== What is required ==
Pull out of the data below the stretch of lines bounded by the one containing "машиностроительное предприятие, обладающее" and the one containing "замкнутым технологическим циклам, оно", both bounds included, unchanged.

== Input ==
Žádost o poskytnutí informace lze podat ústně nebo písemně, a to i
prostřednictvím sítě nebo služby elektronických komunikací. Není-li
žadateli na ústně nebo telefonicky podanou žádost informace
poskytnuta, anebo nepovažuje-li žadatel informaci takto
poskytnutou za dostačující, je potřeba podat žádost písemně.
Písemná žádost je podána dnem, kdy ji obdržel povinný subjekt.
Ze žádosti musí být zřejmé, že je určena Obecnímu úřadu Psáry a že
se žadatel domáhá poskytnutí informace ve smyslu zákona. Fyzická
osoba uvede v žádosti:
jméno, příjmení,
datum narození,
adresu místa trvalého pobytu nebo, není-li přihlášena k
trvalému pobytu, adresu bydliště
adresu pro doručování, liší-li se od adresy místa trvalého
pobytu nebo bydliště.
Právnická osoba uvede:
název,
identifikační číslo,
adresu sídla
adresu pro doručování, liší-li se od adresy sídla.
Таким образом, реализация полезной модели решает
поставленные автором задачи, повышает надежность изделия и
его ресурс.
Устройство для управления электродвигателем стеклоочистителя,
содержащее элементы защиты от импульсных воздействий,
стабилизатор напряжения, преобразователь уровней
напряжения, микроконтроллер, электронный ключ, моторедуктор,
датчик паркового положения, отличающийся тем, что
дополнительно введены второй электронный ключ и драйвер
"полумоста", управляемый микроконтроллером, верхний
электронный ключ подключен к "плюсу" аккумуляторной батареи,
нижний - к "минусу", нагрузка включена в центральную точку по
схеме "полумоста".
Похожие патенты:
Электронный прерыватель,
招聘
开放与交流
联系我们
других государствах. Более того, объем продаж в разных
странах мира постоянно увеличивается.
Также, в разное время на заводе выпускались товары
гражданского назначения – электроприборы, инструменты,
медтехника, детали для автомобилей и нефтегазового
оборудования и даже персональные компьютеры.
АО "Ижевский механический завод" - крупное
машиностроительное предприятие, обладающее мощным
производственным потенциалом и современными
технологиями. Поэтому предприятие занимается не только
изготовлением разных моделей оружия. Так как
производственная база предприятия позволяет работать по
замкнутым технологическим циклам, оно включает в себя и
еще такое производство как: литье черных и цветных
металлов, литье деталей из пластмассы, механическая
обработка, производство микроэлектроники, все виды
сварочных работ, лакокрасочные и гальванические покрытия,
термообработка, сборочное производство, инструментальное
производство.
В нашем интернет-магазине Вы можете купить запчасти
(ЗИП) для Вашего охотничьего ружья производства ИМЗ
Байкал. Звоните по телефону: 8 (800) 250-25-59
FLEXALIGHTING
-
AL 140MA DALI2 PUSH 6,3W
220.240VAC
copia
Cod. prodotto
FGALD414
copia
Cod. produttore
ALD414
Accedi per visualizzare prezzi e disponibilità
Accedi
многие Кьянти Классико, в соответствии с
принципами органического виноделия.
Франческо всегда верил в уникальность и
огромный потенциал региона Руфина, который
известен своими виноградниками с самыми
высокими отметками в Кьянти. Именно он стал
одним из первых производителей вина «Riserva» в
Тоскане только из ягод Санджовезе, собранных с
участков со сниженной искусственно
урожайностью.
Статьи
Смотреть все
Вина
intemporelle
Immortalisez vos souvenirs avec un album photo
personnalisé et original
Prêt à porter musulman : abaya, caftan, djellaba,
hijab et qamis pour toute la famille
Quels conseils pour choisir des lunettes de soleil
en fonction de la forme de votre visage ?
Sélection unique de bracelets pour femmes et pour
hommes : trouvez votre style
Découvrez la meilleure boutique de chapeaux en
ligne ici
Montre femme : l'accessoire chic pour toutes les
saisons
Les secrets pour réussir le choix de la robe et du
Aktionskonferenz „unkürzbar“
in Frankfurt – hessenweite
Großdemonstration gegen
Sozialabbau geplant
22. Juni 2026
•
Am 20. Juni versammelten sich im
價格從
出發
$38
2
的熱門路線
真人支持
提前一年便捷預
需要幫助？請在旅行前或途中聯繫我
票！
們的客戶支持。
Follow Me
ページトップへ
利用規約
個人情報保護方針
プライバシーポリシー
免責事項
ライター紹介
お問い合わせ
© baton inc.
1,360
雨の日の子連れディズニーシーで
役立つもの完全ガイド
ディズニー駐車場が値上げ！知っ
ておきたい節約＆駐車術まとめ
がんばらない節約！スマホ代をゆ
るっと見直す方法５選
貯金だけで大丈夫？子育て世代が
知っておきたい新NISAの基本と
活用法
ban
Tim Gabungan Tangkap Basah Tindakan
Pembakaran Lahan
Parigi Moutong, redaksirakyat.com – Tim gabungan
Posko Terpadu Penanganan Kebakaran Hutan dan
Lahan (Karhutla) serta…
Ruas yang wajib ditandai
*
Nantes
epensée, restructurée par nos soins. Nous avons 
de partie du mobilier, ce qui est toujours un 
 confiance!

== Written reply ==
машиностроительное предприятие, обладающее мощным
производственным потенциалом и современными
технологиями. Поэтому предприятие занимается не только
изготовлением разных моделей оружия. Так как
производственная база предприятия позволяет работать по
замкнутым технологическим циклам, оно включает в себя и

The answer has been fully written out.